For Danske and Swedbank, two Nordic banks being investigated in the US for their alleged involvement in money laundering, costs are up as much as 20% from 18 months ago, mostly due to extra spending on compliance, Bloomberg Intelligence estimates.

About 10% of Danske’s staff are now working to fight financial crime. That’s after the bank’s 2018 admission that much of about $230bn in non-resident flows via an Estonian unit was suspicious.

Automating 80%

Nordea is still investing in compliance, but the focus is on technology, not people.

“We have programs that go through billions of transactions that generate millions of alerts. About 80% of those alerts are processed by people, and that needs to be reduced,” Bjertrup said. “Over time, we will get to a situation where computers handle 80% of that work, and people 20%, but that will take several years.”

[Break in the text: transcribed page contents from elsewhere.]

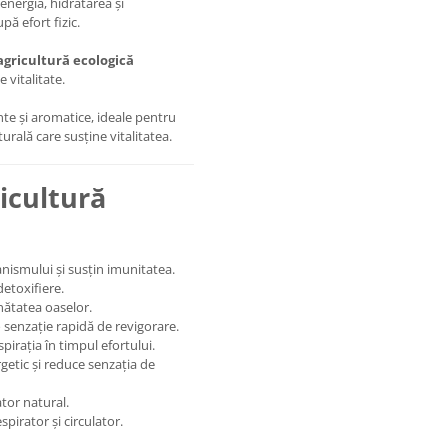
energia, hidratarea și
pă efort fizic.
agricultură ecologică
 vitalitate.
nte și aromatice, ideale pentru
urală care susține vitalitatea.
icultură
anismului și susțin imunitatea.
detoxifiere.
ănătatea oaselor.
 o senzație rapidă de revigorare.
spirația în timpul efortului.
rgetic și reduce senzația de
ator natural.
spirator și circulator.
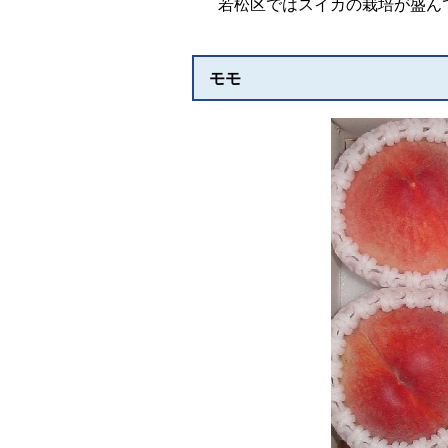
若松区ではスイカの栽培が盛んで
モモ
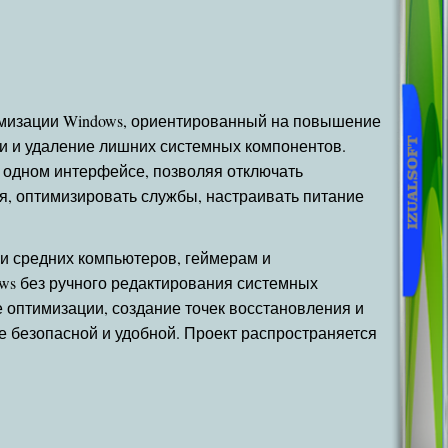
тимизации Windows, ориентированный на повышение
и и удаление лишних системных компонентов.
 одном интерфейсе, позволяя отключать
, оптимизировать службы, настраивать питание
 и средних компьютеров, геймерам и
ows без ручного редактирования системных
оптимизации, создание точек восстановления и
ее безопасной и удобной. Проект распространяется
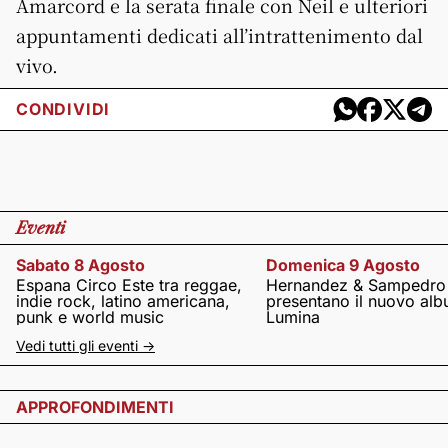
Amarcord e la serata finale con Neil e ulteriori
appuntamenti dedicati all’intrattenimento dal
vivo.
CONDIVIDI
Eventi
Sabato 8 Agosto
Domenica 9 Agosto
Espana Circo Este tra reggae,
Hernandez & Sampedro
indie rock, latino americana,
presentano il nuovo al
punk e world music
Lumina
Vedi tutti gli eventi ->
APPROFONDIMENTI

He said those alerts that still need to be handled manually are largely being shifted from the Nordics to Poland and Estonia.

“There’s a new set of roles that has come up, which wasn’t there five years ago,” Dasgupta said. “There’s also a need for people who can train these models and fine-tune these algorithms. This is a new role that is emerging.”

The development is “certainly helping banks” with things such as better detection results, and faster processing times, she said. “But we’re still seeing some scandals coming through, which means there must be something wrong with the processes. Technology alone cannot help reducing the scandals; it has to be streamlined processes also.”